__Document segment__:
● ● ● ● ●
While it does not specifically mention bookstores or libraries, critics say the government could use it to subpoena library and bookstore records and snoop into the reading habits of innocent Americans.

The House voted 238-187 last month to restrict investigators from using that part of the anti-terrorism law. The Senate has yet to take up that provision, which is contained in a $57.5 billion bill covering the departments of Commerce, Justice and State. GOP leaders often drop provisions offensive to Bush during final negotiations to resolve differences between House and Senate versions of a bill.

Sensenbrenner wants to place into law requirements that the Justice Department must specify that the information they are looking for is foreign intelligence information not concerning a U.S. person or relevant to an international terrorism or spy case.

Federal officials also would have to allow the warrants to be challenged, make sure that the subject of the warrant can confer with a lawyer to comply with the warrant, and set up a system that allows a judge to affirm or throw out one of the warrants.

The Justice Department has already agreed to support changes to that provision, something that the American Civil Liberties Union noted in its criticism of Sensenbrenner's legislation.

"The House Judiciary Committee's proposal is a flawed bill that makes the expiring provisions permanent and includes minimal changes that the Justice Department has already conceded," said Lisa Graves, an ACLU lawyer.
● ● ● ● ●
__Dataset records__:
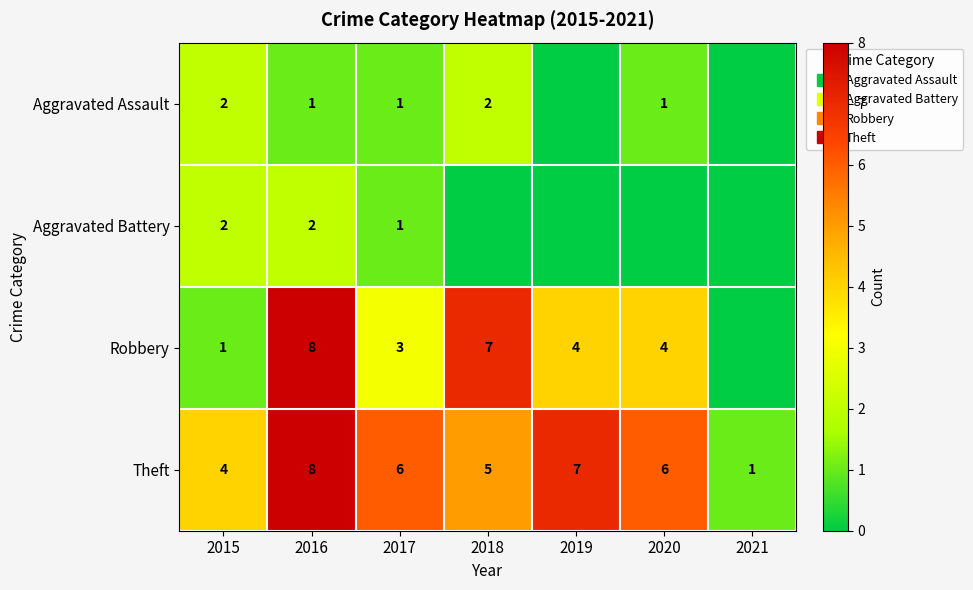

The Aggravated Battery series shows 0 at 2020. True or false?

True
● ● ● ● ●
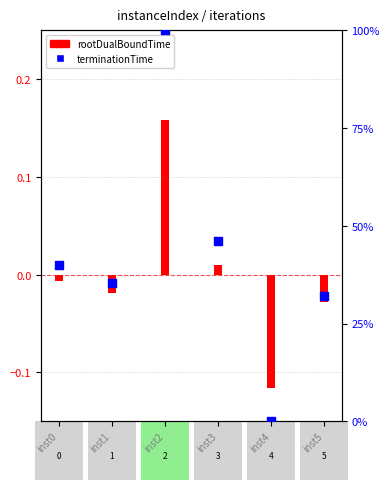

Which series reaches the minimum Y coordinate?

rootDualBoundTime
● ● ● ● ●
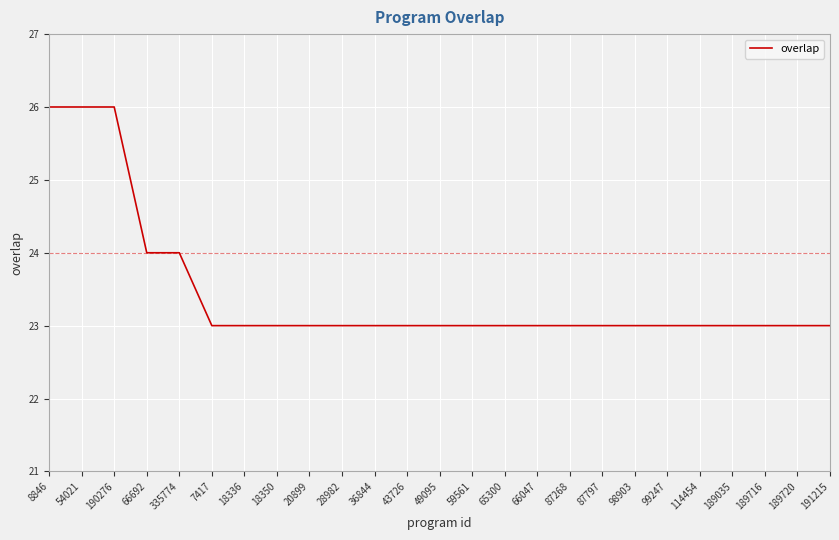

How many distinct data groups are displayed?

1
● ● ● ● ●
__What the task requires__:
Can you write out the part of the anti-terrorism law article that begins at the words "While it does" and stops after "of innocent Americans."?

__Problem solution__:
While it does not specifically mention bookstores or libraries, critics say the government could use it to subpoena library and bookstore records and snoop into the reading habits of innocent Americans.